Reading is all around us, and parents can use familiar signs to enhance a child's reading skills. Children recognize environmental print, such as logos and signs, as early as 2 years old, especially when they associate the signs with something enjoyable.
Leslie Anne Perry from East Tennessee State University demonstrated that third-grade students who were practically nonreaders were successfully taught essential reading skills by using commercial logos, such as McDonald's, Cheerios and Wal-Mart. They also learned reading can be fun.
The Logo Approach she developed can be used by parents and teachers with beginning readers of any age. Here's how.
n Cut out logos with which your child is likely to be familiar. Use newspapers, cereal boxes, coupons, even the Yellow Pages. Glue them onto index cards.
n Using words from early readers or from your child's teacher, prepare more word cards. You'll want to make cards for ``a,'' ``an'' or ``the'' to help you and your child form sentences.
n Now make some word cards with your child's name and the names of family members or other significant people about whom your child might dictate sentences.

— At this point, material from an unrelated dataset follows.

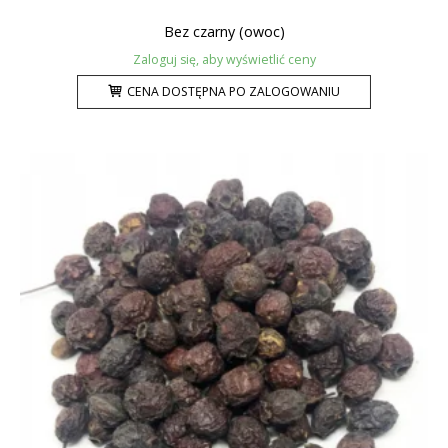
Bez czarny (owoc)
Zaloguj się, aby wyświetlić ceny
CENA DOSTĘPNA PO ZALOGOWANIU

n Show your child some logo cards that you think she can identify and discuss them. Use the word cards and the name cards to form sentences, such as ``Mommy and I went to McDonald's for lunch.'' The length and the number of sentences you create will depend upon your child's skills and abilities, so start off very simply.
n Have your child read sentences or stories several times with your help. Later, print or type the sentences for your child to read.
n On successive days, create new sentences to be printed or typed. Your child will become almost as familiar with the words on the word cards as she is with the logos. The purpose is not to teach the logos - your child already knows them - but to provide a familiar context for your child to learn the words on the word cards and expand her sight vocabulary.